Pengarna is a work-in-progress, so expect rough edges, hardcoded values and very specific code that does not generalize well enough to your use case.

Configuration

Dependencies

  • hledger (the latest stable release does not contain the possibility to add CORS to the API, so make sure you build it from source, using the latest commit in master)
  • elm

Optional but recommended:

  • elm-live: if you want to contribute to the code and have a comfortable development environment.
  • elm-doc: if you want to generate the documentation of the modules locally.

API

The application expects a working server listening for petitions to hledger's API. In order to set the API server up, run the following command, where the value of the --host option is the hostname the machine will be contacted in. By default, it launches a server listening in port 5000.

hledger-web --serve-api --cors "*" --host "localhost"

For now, the host URL is hardcoded into src/Api.elm, so make sure that you set the value in the host function to the correct URL. In this case, it should be http://localhost:5000.

Development

Running just make will launch elm-live, that opens the application in your browser and watches for any change in your source files, re-compiling when needed.

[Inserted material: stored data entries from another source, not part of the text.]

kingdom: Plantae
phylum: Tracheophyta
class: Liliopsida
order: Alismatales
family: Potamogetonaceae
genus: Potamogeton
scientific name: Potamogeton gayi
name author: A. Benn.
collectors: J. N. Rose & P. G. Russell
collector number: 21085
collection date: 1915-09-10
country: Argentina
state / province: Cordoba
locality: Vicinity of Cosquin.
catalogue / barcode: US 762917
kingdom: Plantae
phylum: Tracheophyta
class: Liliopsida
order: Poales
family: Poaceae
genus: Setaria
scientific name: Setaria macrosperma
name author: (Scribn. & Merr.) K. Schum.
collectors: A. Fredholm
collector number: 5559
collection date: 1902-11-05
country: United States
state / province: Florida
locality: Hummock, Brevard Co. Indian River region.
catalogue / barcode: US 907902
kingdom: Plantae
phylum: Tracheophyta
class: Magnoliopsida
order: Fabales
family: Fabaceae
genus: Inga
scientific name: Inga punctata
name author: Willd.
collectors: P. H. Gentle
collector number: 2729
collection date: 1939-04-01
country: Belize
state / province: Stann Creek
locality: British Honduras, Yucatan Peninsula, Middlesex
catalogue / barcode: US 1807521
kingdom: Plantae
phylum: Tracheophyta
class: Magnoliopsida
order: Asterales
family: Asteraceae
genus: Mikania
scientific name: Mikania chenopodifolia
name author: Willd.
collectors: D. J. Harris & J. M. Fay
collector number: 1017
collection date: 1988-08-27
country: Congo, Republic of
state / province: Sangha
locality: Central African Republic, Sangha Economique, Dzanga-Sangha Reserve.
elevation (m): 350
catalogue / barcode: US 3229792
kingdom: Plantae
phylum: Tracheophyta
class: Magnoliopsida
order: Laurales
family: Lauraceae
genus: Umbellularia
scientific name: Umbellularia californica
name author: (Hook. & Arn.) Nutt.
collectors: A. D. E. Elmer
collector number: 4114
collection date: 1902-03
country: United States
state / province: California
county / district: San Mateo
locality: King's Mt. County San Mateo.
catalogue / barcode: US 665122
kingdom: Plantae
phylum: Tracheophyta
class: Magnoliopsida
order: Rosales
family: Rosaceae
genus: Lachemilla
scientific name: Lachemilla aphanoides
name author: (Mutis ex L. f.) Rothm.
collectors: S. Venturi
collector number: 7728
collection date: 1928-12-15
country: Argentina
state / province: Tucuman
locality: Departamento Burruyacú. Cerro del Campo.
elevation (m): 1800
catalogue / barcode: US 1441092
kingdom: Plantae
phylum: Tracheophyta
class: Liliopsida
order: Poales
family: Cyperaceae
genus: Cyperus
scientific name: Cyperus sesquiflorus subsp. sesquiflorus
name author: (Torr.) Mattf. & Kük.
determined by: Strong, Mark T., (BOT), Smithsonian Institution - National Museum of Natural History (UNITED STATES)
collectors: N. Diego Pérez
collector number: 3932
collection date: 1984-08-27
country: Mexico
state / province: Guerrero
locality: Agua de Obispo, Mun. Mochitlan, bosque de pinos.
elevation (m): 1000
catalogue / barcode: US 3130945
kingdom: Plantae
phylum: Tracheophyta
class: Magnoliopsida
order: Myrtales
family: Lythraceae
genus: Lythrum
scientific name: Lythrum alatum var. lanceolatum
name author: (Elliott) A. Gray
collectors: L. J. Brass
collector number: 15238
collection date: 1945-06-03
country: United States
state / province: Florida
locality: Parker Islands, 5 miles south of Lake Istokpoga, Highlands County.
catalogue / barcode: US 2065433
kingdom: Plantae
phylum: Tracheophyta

This is the same as running make live.

There are other make commands available:

  • make debug compiles the project into a debug elm.js.
  • make prod compiles the project into a production-ready, optimized and minified elm.min.js.
  • make doc generates the documentation locally, for which you need elm-doc installed.

Deploying

There is one more make command: make deploy, which compiles the project ready for production and deploys it, via SSH, into a remote machine that is serving the web application.

This set-up assumes that you have SSH access (configured without password) to a remote machine that contains a directory that is being served. The configuration of this data is in the following Makefile variables:

  • REMOTE: a string containing the user and hostname to connect to the machine; for example, if your user is jane and the machine hostname is 192.168.1.10, this variable should be set to jane@192.168.1.10.
  • REMOTE_DIR: a string containing the full path to the directory from where the web application is served.